:: Document extract

The first sub-process (to_give_birth) is a logit regression over women (not gender) between 15 and 50 which returns a boolean value whether that person should give birth or not. The logit itself does not have a deterministic part (0.0), which means that all women that meet the above condition are equally likely to give birth (they are selected randomly). This process is also aligned on the data in ‘al_p_birth.csv’.

In the above case, a new person is created for each time a woman is selected to give birth. Secondly, a number of links are established: the value for the mother_id field of the child is set to the id-number of his/her mother, the child’s father is set to the partner of the mother, the child receives the household number of his/her mother, ... Finally some variables of the child are set to specific initial values: the most important of these is its gender, which is the result of a simple choice process.

new can create individuals of different entities; the below procedure get_a_life makes sure that all those who are single when they are 24 year old, leave their parents’ household for their own household. The region of this new household is created randomly through a choice-process.

example 2

get_a_life:
    - household_id: if(ISSINGLE and age == 24,
                       new('household',
                           region_id=choice([0, 1, 2, 3],
                                            [0.1, 0.2, 0.3, 0.4])),
                       household_id)

5.5.10.2. clone

clone is very similar to new but is intended for cases where most or all variables describing the new individual should be copied from his/its parent/origin instead of being set to “missing”. With clone, you cannot specify what kind of entity you want to create, as it is always the same as the origin item. However, similarly to new, clone also allows fields to be specified manually by any expression evaluated on the parent/origin.

Put differently, a new with no fields mentioned will result in a new item of which the initial values of the fields are all set to missing and have to be filled through simulation; on the contrary, a clone with no fields mentioned will result in a new item that is an exact copy of the origin except for its id number which is always set automatically.

example

make_twins:
    - clone(filter=new_born and is_twin,
            gender=choice([True, False], [0.51, 0.49]))

5.5.10.3. remove

remove removes items from an entity dataset. With this command you can remove obsolete items (eg. dead persons, empty households) thereby ensuring they are not simulated anymore. This will also save some memory and, in some cases, improve simulation speed.

The procedure below simulates whether an individual survives or not, and what happens in the latter case.

dead_procedure:
    # decide who dies
    - dead: if(gender,
               logit_regr(0.0, align='al_p_dead_m.csv'),
               logit_regr(0.0, align='al_p_dead_f.csv'))
    # change the civilstate of the suriving partner
    - civilstate: if(partner.dead, 5, civilstate)
    # break the link to the dead partner
    - partner_id: if(partner.dead, -1, partner_id)
    # remove the dead
    - remove(dead)

::::
:: Provided data

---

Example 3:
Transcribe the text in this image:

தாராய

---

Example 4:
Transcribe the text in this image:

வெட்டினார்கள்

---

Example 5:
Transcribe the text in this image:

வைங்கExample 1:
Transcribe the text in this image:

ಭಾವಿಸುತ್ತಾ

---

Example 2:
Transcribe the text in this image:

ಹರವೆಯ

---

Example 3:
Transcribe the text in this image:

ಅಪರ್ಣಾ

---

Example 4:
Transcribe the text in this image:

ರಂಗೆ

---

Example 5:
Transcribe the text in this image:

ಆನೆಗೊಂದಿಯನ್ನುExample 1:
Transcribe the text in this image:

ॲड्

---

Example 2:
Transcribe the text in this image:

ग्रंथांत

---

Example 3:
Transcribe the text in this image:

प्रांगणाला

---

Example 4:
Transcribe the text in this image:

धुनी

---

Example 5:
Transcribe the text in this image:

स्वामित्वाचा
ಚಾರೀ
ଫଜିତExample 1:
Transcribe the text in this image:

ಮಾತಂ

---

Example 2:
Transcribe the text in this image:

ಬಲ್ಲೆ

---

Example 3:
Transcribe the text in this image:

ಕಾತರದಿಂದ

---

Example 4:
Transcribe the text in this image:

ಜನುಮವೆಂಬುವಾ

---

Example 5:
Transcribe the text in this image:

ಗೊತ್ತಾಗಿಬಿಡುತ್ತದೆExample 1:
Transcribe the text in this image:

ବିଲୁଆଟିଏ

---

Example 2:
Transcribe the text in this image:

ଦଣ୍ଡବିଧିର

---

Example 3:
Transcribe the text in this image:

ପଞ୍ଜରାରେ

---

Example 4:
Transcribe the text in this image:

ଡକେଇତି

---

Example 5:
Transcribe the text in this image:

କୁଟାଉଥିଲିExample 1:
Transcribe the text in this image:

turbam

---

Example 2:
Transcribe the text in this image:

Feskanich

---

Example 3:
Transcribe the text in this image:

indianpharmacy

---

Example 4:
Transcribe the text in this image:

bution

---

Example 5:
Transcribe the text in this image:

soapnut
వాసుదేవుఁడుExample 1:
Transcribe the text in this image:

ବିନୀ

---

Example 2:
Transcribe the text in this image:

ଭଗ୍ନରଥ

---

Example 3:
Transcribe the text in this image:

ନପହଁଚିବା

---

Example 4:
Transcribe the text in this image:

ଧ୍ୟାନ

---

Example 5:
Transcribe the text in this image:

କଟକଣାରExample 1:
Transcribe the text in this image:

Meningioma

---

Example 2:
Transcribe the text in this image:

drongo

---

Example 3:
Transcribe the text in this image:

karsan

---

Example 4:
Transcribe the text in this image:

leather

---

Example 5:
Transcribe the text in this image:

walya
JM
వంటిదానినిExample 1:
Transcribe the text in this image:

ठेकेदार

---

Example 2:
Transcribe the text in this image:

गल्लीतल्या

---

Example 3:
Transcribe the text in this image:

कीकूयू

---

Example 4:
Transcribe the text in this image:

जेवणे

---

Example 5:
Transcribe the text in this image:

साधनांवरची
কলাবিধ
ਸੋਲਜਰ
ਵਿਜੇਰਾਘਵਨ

::::

▶ Task requirements:
Summarize the documentation on creating and removing simulated items in two sentences.

▶ Answer for this exercise:
The new command creates items, possibly of a different entity, whose unspecified fields start as missing. The clone command copies every field from the origin item except the automatically set id number and always creates the same kind of entity, while remove deletes obsolete items such as dead persons or empty households from an entity dataset so they are no longer simulated, saving memory and sometimes improving simulation speed.